** start Extracted material **

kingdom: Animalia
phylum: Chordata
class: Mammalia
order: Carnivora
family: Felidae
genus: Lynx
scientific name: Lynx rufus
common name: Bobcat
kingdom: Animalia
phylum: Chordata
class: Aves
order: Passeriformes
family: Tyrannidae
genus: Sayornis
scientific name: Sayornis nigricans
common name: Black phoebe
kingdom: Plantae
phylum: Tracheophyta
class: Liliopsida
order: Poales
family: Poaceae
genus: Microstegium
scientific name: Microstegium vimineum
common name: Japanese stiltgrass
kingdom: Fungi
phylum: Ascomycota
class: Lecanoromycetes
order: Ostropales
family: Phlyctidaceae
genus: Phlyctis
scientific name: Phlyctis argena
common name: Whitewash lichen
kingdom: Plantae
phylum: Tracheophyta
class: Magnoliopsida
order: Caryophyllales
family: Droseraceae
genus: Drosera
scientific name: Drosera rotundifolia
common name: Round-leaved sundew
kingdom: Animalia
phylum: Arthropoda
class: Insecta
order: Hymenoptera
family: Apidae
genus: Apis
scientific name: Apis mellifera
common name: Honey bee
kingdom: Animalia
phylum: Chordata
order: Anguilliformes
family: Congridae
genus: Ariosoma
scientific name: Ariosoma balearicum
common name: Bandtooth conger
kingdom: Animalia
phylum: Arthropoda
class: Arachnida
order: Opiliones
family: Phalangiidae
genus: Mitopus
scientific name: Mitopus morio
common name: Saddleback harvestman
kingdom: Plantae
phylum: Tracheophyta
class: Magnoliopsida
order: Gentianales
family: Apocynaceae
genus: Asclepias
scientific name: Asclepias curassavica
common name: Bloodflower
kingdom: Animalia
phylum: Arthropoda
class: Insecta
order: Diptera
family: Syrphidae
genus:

** end Extracted material **

Please convert every line in the rows above into a JSON list of strings, with one string per line and blank lines omitted.

[
  "kingdom: Animalia",
  "phylum: Chordata",
  "class: Mammalia",
  "order: Carnivora",
  "family: Felidae",
  "genus: Lynx",
  "scientific name: Lynx rufus",
  "common name: Bobcat",
  "kingdom: Animalia",
  "phylum: Chordata",
  "class: Aves",
  "order: Passeriformes",
  "family: Tyrannidae",
  "genus: Sayornis",
  "scientific name: Sayornis nigricans",
  "common name: Black phoebe",
  "kingdom: Plantae",
  "phylum: Tracheophyta",
  "class: Liliopsida",
  "order: Poales",
  "family: Poaceae",
  "genus: Microstegium",
  "scientific name: Microstegium vimineum",
  "common name: Japanese stiltgrass",
  "kingdom: Fungi",
  "phylum: Ascomycota",
  "class: Lecanoromycetes",
  "order: Ostropales",
  "family: Phlyctidaceae",
  "genus: Phlyctis",
  "scientific name: Phlyctis argena",
  "common name: Whitewash lichen",
  "kingdom: Plantae",
  "phylum: Tracheophyta",
  "class: Magnoliopsida",
  "order: Caryophyllales",
  "family: Droseraceae",
  "genus: Drosera",
  "scientific name: Drosera rotundifolia",
  "common name: Round-leaved sundew",
  "kingdom: Animalia",
  "phylum: Arthropoda",
  "class: Insecta",
  "order: Hymenoptera",
  "family: Apidae",
  "genus: Apis",
  "scientific name: Apis mellifera",
  "common name: Honey bee",
  "kingdom: Animalia",
  "phylum: Chordata",
  "order: Anguilliformes",
  "family: Congridae",
  "genus: Ariosoma",
  "scientific name: Ariosoma balearicum",
  "common name: Bandtooth conger",
  "kingdom: Animalia",
  "phylum: Arthropoda",
  "class: Arachnida",
  "order: Opiliones",
  "family: Phalangiidae",
  "genus: Mitopus",
  "scientific name: Mitopus morio",
  "common name: Saddleback harvestman",
  "kingdom: Plantae",
  "phylum: Tracheophyta",
  "class: Magnoliopsida",
  "order: Gentianales",
  "family: Apocynaceae",
  "genus: Asclepias",
  "scientific name: Asclepias curassavica",
  "common name: Bloodflower",
  "kingdom: Animalia",
  "phylum: Arthropoda",
  "class: Insecta",
  "order: Diptera",
  "family: Syrphidae",
  "genus:"
]